Work required » Each of the following records is to be output exactly.

Extracted page text data »
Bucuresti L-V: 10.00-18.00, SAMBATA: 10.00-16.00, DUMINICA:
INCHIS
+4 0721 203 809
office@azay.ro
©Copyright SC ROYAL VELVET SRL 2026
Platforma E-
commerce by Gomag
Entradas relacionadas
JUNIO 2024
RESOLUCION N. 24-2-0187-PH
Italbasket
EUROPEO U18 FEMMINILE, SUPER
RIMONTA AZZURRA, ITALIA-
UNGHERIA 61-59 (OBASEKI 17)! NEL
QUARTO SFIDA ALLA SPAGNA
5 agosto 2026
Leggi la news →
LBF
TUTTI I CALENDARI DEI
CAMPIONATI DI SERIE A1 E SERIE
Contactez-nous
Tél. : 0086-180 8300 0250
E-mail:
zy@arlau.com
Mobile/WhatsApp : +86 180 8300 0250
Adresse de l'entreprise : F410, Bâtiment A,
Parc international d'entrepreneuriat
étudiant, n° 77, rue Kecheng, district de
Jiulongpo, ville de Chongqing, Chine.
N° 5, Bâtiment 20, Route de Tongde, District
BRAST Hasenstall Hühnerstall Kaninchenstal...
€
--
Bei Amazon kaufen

Exercise response »
Bucuresti L-V: 10.00-18.00, SAMBATA: 10.00-16.00, DUMINICA:
INCHIS
+4 0721 203 809
office@azay.ro
©Copyright SC ROYAL VELVET SRL 2026
Platforma E-
commerce by Gomag
Entradas relacionadas
JUNIO 2024
RESOLUCION N. 24-2-0187-PH
Italbasket
EUROPEO U18 FEMMINILE, SUPER
RIMONTA AZZURRA, ITALIA-
UNGHERIA 61-59 (OBASEKI 17)! NEL
QUARTO SFIDA ALLA SPAGNA
5 agosto 2026
Leggi la news →
LBF
TUTTI I CALENDARI DEI
CAMPIONATI DI SERIE A1 E SERIE
Contactez-nous
Tél. : 0086-180 8300 0250
E-mail:
zy@arlau.com
Mobile/WhatsApp : +86 180 8300 0250
Adresse de l'entreprise : F410, Bâtiment A,
Parc international d'entrepreneuriat
étudiant, n° 77, rue Kecheng, district de
Jiulongpo, ville de Chongqing, Chine.
N° 5, Bâtiment 20, Route de Tongde, District
BRAST Hasenstall Hühnerstall Kaninchenstal...
€
--
Bei Amazon kaufen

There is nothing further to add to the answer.